Style, for openers. The blue jeans and cardigan came as a welcome relief to the buttoned-up stodginess of the blue suit and white shirt worn as a uniform in the Nixon years. The cultural fare at the Carter White House ranged widely and contrasted favorably with kitsch that went before.

Honest government found favor in the Carter years. The president may have been blind to his own deceptions and the weaknesses of his family. But corruption did not pass the bounds of self-bamboozlement. The Justice Department smeared egg all over the faces of those who sought to exculpate Nixon by finding new Watergates. The fix was out.

A vice president, for once, was in. Fritz Mondale became an all-purpose adviser, free of operational responsibilities but able to apply (usually good) judgement across the board. No other administration in modern times can make that claim.

In foreign policy, though Carter did not seek it, the Egyptian-Israeli peace treaty constitutes a major plus. The president did facilitate its achievement at Camp David. Now the entente between the two old enemies is the stopper in the Middle East -- the big reason the Persian Gulf war has been contained and the starting point for any healthy new developments in the area.

Bad management marred the establishment of formal relations with China. The event was staged more by Peking than by Washington and, in a way, it cast a shadow over this country's relations with Russia. Still, the Chinese connection is now a fixed element in American foreign policy.
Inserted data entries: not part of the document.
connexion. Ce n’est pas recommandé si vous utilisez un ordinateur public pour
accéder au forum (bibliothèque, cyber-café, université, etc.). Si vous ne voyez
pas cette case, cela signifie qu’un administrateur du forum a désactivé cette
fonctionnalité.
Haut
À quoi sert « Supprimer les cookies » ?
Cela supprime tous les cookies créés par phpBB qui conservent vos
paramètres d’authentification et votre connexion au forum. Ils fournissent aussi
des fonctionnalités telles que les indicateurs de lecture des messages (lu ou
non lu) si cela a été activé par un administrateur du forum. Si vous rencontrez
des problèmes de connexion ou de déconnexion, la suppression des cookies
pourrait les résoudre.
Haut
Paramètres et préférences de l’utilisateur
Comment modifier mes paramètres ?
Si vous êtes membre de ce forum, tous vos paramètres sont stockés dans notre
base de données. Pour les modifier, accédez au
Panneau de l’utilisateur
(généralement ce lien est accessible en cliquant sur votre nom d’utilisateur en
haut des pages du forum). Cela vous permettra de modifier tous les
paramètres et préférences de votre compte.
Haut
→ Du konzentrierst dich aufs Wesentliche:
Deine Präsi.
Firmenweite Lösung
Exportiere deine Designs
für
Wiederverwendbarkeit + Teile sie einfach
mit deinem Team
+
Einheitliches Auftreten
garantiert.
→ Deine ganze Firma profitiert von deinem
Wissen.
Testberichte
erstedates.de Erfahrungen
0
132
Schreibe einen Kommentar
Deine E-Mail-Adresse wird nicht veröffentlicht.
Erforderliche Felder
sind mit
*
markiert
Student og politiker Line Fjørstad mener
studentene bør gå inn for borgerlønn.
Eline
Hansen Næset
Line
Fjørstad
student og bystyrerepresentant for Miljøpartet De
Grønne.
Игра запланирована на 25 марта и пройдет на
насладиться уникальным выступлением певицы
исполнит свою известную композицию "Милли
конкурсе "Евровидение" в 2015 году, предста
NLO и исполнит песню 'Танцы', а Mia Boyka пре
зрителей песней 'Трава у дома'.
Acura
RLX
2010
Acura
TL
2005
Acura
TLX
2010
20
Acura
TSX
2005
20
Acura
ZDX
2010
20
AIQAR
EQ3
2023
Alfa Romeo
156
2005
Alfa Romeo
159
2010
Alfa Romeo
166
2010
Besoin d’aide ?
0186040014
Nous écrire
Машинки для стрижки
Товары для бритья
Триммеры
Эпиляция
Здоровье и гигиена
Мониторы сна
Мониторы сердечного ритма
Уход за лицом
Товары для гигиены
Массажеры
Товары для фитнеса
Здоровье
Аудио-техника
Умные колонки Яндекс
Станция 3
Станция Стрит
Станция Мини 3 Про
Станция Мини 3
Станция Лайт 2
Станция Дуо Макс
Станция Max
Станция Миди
Events in Afghanistan and Iran worked to loosen the bonds of alliance with Western Europe. Achieving new understandings with Paris and Bonn at the political level constitutes the most urgent, if not the biggest, foreign policy task ahead. But the Carter administration has provided a point of departure -- a program for military modernization of the NATO alliance.

In domestic affairs, energy leads the way. Carter broke with the illusions and evasions that marked the approach of two previous presidents. He presented a comprehensive program. He followed it through the labyrinth of Congress and emerged with probably the most significant achievement of his administration -- something no Republican president could have done. He set in motion the deregulation of oil prices.

Deregulation in other fields was, no doubt, initiated by the Ford administration. But there is reason to doubt Republicans could have proceeded very far, very fast. The Carter administration did. It freed up airline travel and truck transportation, the banking business and communication of many kinds. We are all the beneficiaries, and there is -- for some time to come -- no turning back.

Inflation proved to be the Waterloo of the Carter administration. In 1977, and again in 1978, the administration saw recession ahead. It pushed for stimulating measures, and thus reduced unemployment and excess manufacturing capacity that might have slowed the spread of higher prices. When the inflationary danger surged front and center in 1978, Carter was condemned to run before events.

But at least he didn't walk. He accepted tight budgeting. He accepted tight money. In the end, despite knowing winks, he stuck by this commitment and fought off attacks that would have left the country in poorer position than it is today for dealing with its principle domestic problems.

Those achievements are not, in my mind anyhow, enough to yield a positive balance. But they represent undoubted accomplishments. And that is something to thankful for.